# [Your task]
Please find every line in the records below that contains the word "linecap", and copy it.

Records from a dataset:
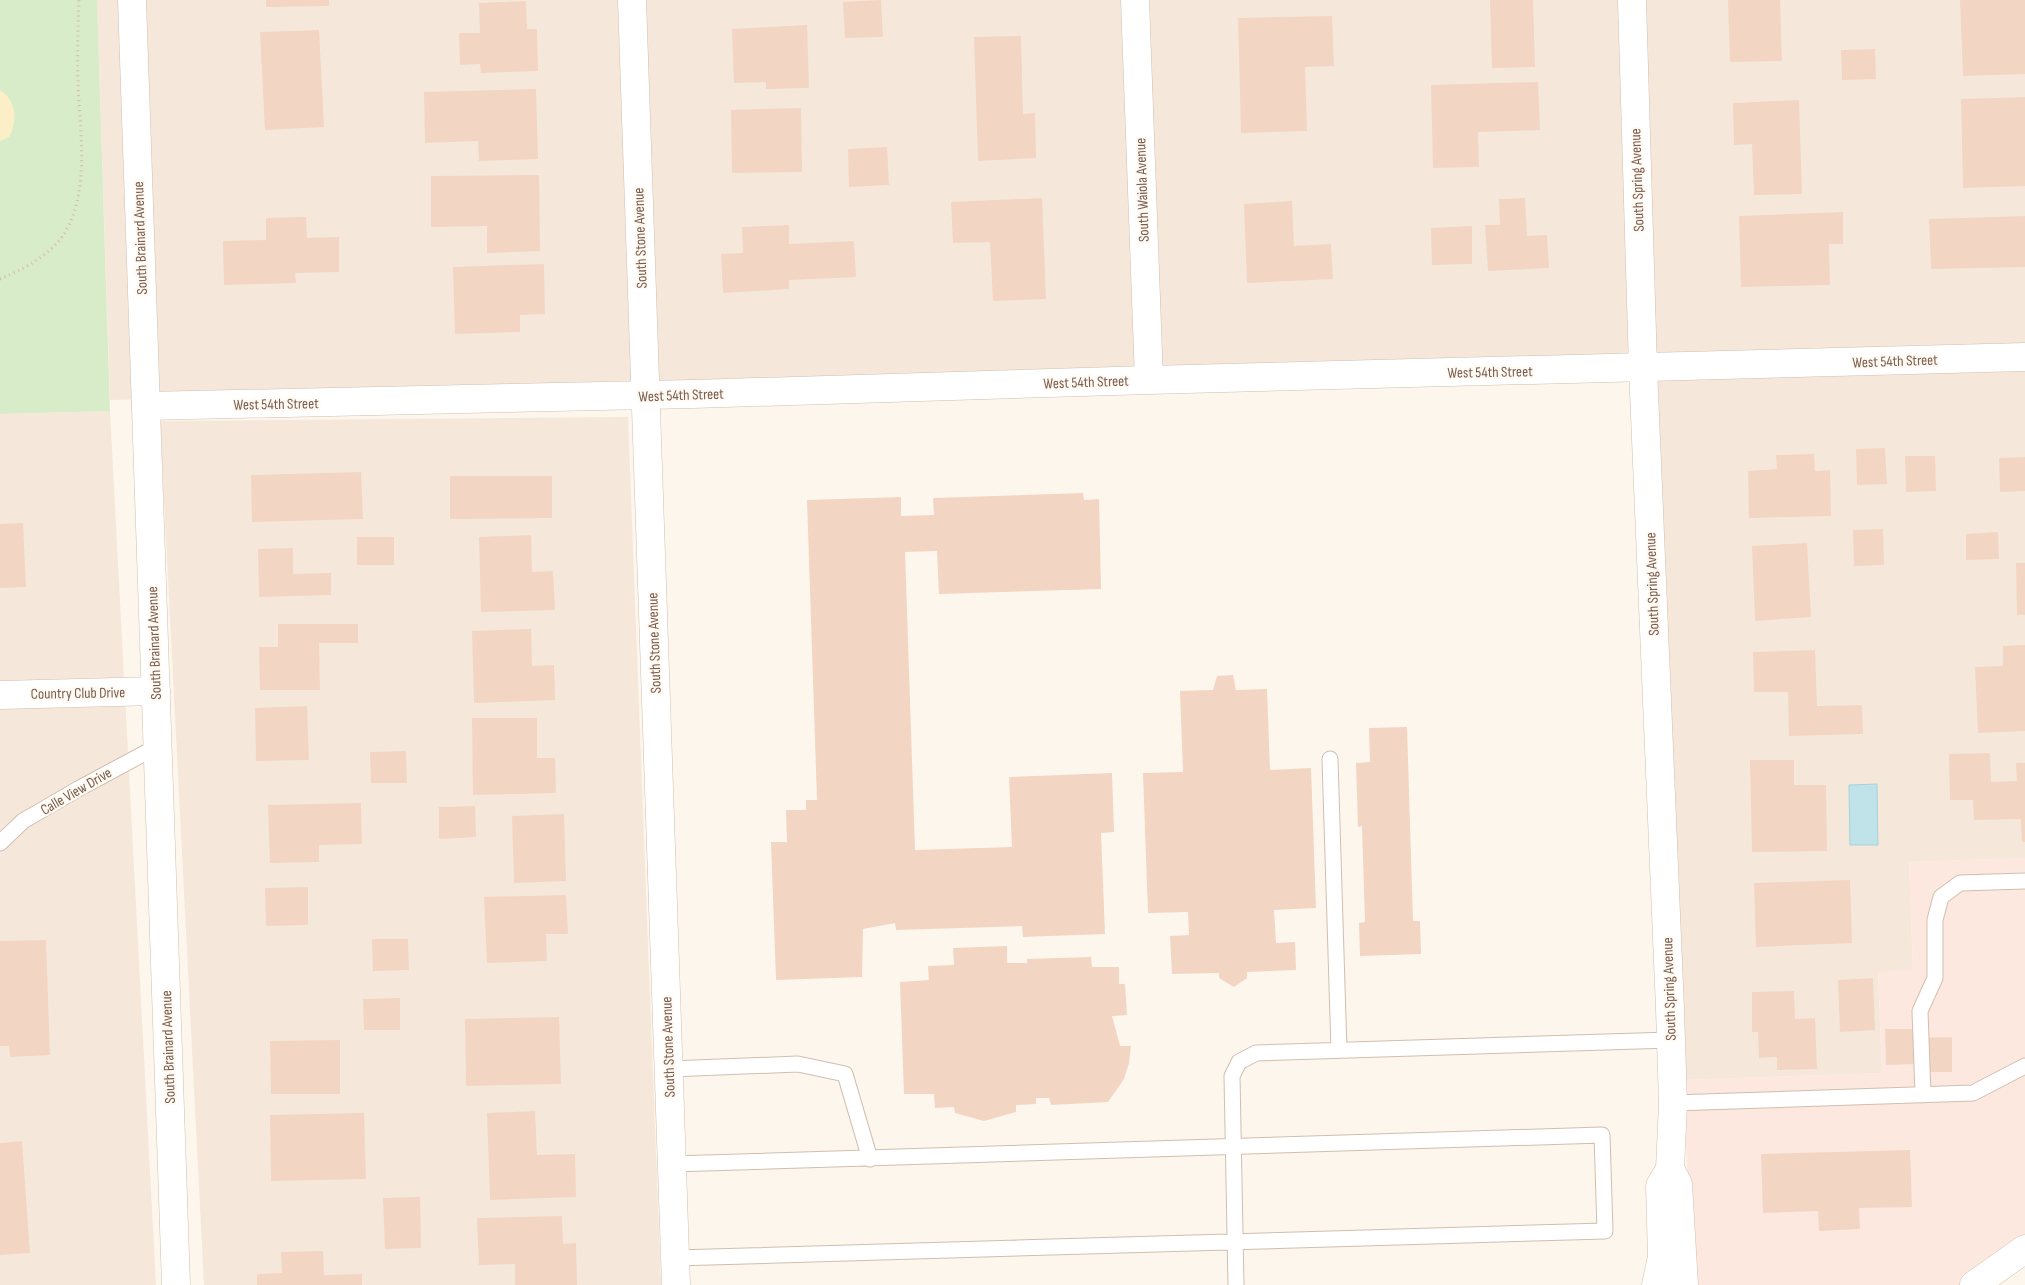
<svg xmlns="http://www.w3.org/2000/svg" width="2025" height="1285" font-family="'Sofia Sans Condensed',sans-serif">
<rect width="100%" height="100%" fill="#fdf6ec"/>
<path fill="#f5e8da" d="M97 0H2025V858L1909 862 1913 971 1878 973 1882 1073 1684 1080 1656 364 110 400Z
M110 411 156 1285H0V414Z
M628 417 661 1285H204L160 421Z"/>
<path fill="#fde8e0" d="M2025 858V1239L1961 1285H1691L1684 1080 1882 1073 1878 972 1913 970 1909 862Z"/>
<path fill="#d8ecc9" d="M0 0H97L110 411 0 414Z"/>
<path fill="#fcefc7" d="M0 90C16 100 18 121 9 137L0 141Z"/>
<path fill="#bfe3e8" stroke="#a5d3da" d="M1877 784 1878 845H1850L1849 785Z"/>
<path fill="#f3d5c3" d="M266 0H329V6L266 7Z
M881 0 883 37 845 38 843 2Z
M1490 0H1533L1535 67 1492 68Z
M1728 0H1780L1782 61 1730 62Z
M1960 0H2025V74L1963 76Z
M526 1 527 29H537L538 71 481 73 480 64 460 65 459 33H480L479 3Z
M1332 16 1334 66 1305 67 1307 131 1241 133 1238 18Z
M807 25 809 88 766 89V82L734 83 732 29Z
M319 30 324 127 265 130 260 32Z
M1021 36 1023 114 1035 113 1036 158 978 161 974 37Z
M1875 49 1876 79 1842 80 1841 50Z
M1538 82 1540 130 1478 132 1479 167 1433 168 1431 85Z
M536 89 538 159 479 161 478 141 425 143 424 92Z
M2025 97V186L1963 188 1961 99Z
M1799 100 1802 194 1754 195 1752 144 1734 145 1733 103Z
M801 108 802 172 732 173 731 110Z
M887 147 889 185 849 187 848 149Z
M539 175 540 251 487 253V226L431 227V176Z
M1042 198 1046 299 993 301 990 242 953 243 951 202Z
M1525 198 1527 236 1547 235 1549 268 1488 271 1485 225H1500L1499 199Z
M1292 201 1294 246 1331 244 1333 279 1247 283 1244 204Z
M1843 212V244H1829L1830 285 1741 287 1739 216Z
M2025 216V267L1931 269 1929 219Z
M306 217 307 238 339 237V272L295 273 296 283 224 285 223 241 266 240V218Z
M789 225V244L854 241 856 277 789 280V289L723 293 721 254 743 253 742 227Z
M1472 226V264L1432 265 1431 228Z
M544 264 545 314 520 315V332L455 334 453 267Z
M1885 448 1887 484 1857 485 1856 449Z
M1814 454 1815 471 1830 470 1831 516 1749 518 1748 471 1777 469 1776 455Z
M1905 456H1935L1936 491 1906 492Z
M2025 457V491L2000 492 1999 458Z
M361 472 363 519 252 522 251 475Z
M450 476H552V518L450 519Z
M1083 493 1084 500 1099 499 1101 589 939 594 937 551 905 552 915 850 1012 847 1009 777 1112 773 1114 832 1101 833 1105 934 1023 937 1022 926 896 930 895 923 863 929 862 977 776 980 771 842H787L786 810H806V800H817L807 500 901 497V516L934 515 933 498Z
M23 523 26 587 0 588V524Z
M1883 529 1884 565 1854 566 1853 530Z
M1998 532 1999 559 1966 560V534Z
M531 535 532 572 553 571 555 610 481 612 479 537Z
M357 537H394V565H357Z
M1807 543 1811 617 1755 621 1752 546Z
M293 548V574L331 573V595L259 597 258 549Z
M2016 563H2025V615H2017Z
M278 624H358V643H319L320 690H260L259 647H278Z
M531 629 532 666 554 665 555 700 474 703 472 631Z
M2025 645V731L1978 733 1975 667 2003 666V646Z
M1815 650 1817 706 1862 705 1863 734 1789 736 1788 692H1754L1753 652Z
M1233 675 1236 690 1267 689 1270 770 1311 768 1316 908 1274 910 1276 943 1295 942 1296 970 1247 972V978L1234 987 1219 978V973L1172 974 1170 936 1189 935 1188 912 1148 913 1143 773 1183 772 1180 691 1213 690 1217 676Z
M307 706 309 760 256 761 255 708Z
M472 718H537V758H555L556 793 473 795Z
M1407 727 1413 921H1420L1421 954 1360 956 1359 923 1365 922 1362 826 1358 827 1356 763 1370 762 1369 728Z
M406 751 407 783H371L370 752Z
M1990 753 1991 782 2017 781 2016 763H2025V842H2022L2021 819 1974 820 1973 800H1950L1949 754Z
M1750 760H1794V785H1826L1827 851 1752 852Z
M361 803 362 844 319 845V862L270 863 268 805Z
M475 806 476 837 439 839V807Z
M564 814 566 881 514 883 512 816Z
M1850 880 1852 943 1756 947 1754 883Z
M308 887V925L266 926 265 888Z
M566 895 568 934H546L547 961 487 963 484 897Z
M372 939H408L409 970 373 971Z
M46 940 50 1055 10 1057 9 1046H0V941Z
M1007 946V963H1027V959L1091 957 1092 967H1119V984H1125L1127 1015 1112 1016 1120 1046H1131L1129 1063 1124 1079 1108 1102 1051 1105 1049 1098H1036V1104L1016 1105V1112L984 1121 955 1113 954 1107 935 1108 934 1094H904L900 982 929 980 928 966 954 965 953 948Z
M1873 978 1875 1030 1840 1032 1838 980Z
M1794 991 1795 1019 1815 1018 1817 1069 1777 1070V1057L1759 1058 1758 1032H1752V992Z
M400 998V1030H364L363 999Z
M559 1017 561 1084 466 1086 465 1019Z
M1885 1029H1917V1038L1952 1037V1072H1917V1064L1886 1065Z
M340 1040V1094H271L270 1041Z
M535 1111 537 1155 575 1154 576 1197 490 1200 487 1113Z
M364 1113 366 1179 271 1181 270 1115Z
M22 1141 30 1253 0 1255V1143Z
M1910 1150 1912 1207 1859 1208 1860 1229 1819 1231 1818 1211 1763 1213 1761 1154Z
M420 1197 421 1248 385 1249 383 1198Z
M562 1216 563 1244 576 1243 577 1285H515V1264L479 1265 477 1218Z
M323 1251 324 1275 362 1274V1285H257V1274L282 1273 281 1252Z"/>
<g fill="none" stroke-linecap="round" stroke-linejoin="round">
<g stroke="#d1beb0" stroke-width="17">
<path id="service" d="M1330 759 1339 1050
M0 843 23 821 78 789 158 746
M669 1069 798 1064 845 1074 870 1159
M1923 1095 1920 1011 1935 978V920L1941 897 1960 883 2025 881
M1673 1103 1973 1093 2025 1066
M672 1164 1602 1135 1605 1231 675 1258
M1236 1285 1232 1076 1239 1062 1256 1053 1671 1040"/>
</g>
<g stroke="#d1beb0" stroke-width="29">
<path id="minor" d="M632 0 676 1285
M1135 0 1149 380
M1632 0 1643 368 1670 1009 1673 1103 1670 1169
M146 406 693 394 1149 380 2025 357
M0 695 156 691
M1656 1285 1662 1257 1660 1186 1670 1169 1678 1184 1684 1285"/>
</g>
<g stroke="#d1beb0" stroke-width="29">
<path id="tertiary" d="M132 0 176 1285"/>
</g>
<g stroke="#d6c0b0" stroke-width="29">
<path id="secondary" d="M1974 1285 2025 1249"/>
</g>
<path stroke="#d9b8a5" stroke-width="3" stroke-dasharray="1 4" stroke-linecap="butt" d="M0 279C26 268 55 253 68 227 90 183 79 127 78 80 77 53 78 27 79 0"/>
<use href="#service" stroke="#fff" stroke-width="15"/>
<use href="#minor" stroke="#fff" stroke-width="28"/>
<use href="#tertiary" stroke="#fff" stroke-width="28"/>
<use href="#secondary" stroke="#fff" stroke-width="28"/>
</g>
<g text-anchor="middle" stroke-width="4.5" stroke-linejoin="round" paint-order="stroke">
<g font-size="15" fill="#7a5c4d" stroke="#fffaf3">
<text transform="translate(1637 180) rotate(-92)" y="5">South Spring Avenue</text>
<text transform="translate(1142 190) rotate(-92)" y="5">South Waiola Avenue</text>
<text transform="translate(140 238) rotate(-92)" y="5">South Brainard Avenue</text>
<text transform="translate(640 238) rotate(-92)" y="5">South Stone Avenue</text>
<text transform="translate(1895 361) rotate(-2)" y="5">West 54th Street</text>
<text transform="translate(1490 372) rotate(-1)" y="5">West 54th Street</text>
<text transform="translate(1086 382) rotate(-2)" y="5">West 54th Street</text>
<text transform="translate(681 395) rotate(-2)" y="5">West 54th Street</text>
<text transform="translate(276 404) rotate(-1)" y="5">West 54th Street</text>
<text transform="translate(1652 584) rotate(-92)" y="5">South Spring Avenue</text>
<text transform="translate(154 643) rotate(-92)" y="5">South Brainard Avenue</text>
<text transform="translate(654 643) rotate(-92)" y="5">South Stone Avenue</text>
<text transform="translate(78 693) rotate(-1)" y="5">Country Club Drive</text>
<text transform="translate(76 791) rotate(-30)" y="5">Calle View Drive</text>
<text transform="translate(1669 989) rotate(-92)" y="5">South Spring Avenue</text>
<text transform="translate(168 1047) rotate(-92)" y="5">South Brainard Avenue</text>
<text transform="translate(668 1047) rotate(-92)" y="5">South Stone Avenue</text>
</g>
</g>
</svg>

# [Answer section]
<g fill="none" stroke-linecap="round" stroke-linejoin="round">
<path stroke="#d9b8a5" stroke-width="3" stroke-dasharray="1 4" stroke-linecap="butt" d="M0 279C26 268 55 253 68 227 90 183 79 127 78 80 77 53 78 27 79 0"/>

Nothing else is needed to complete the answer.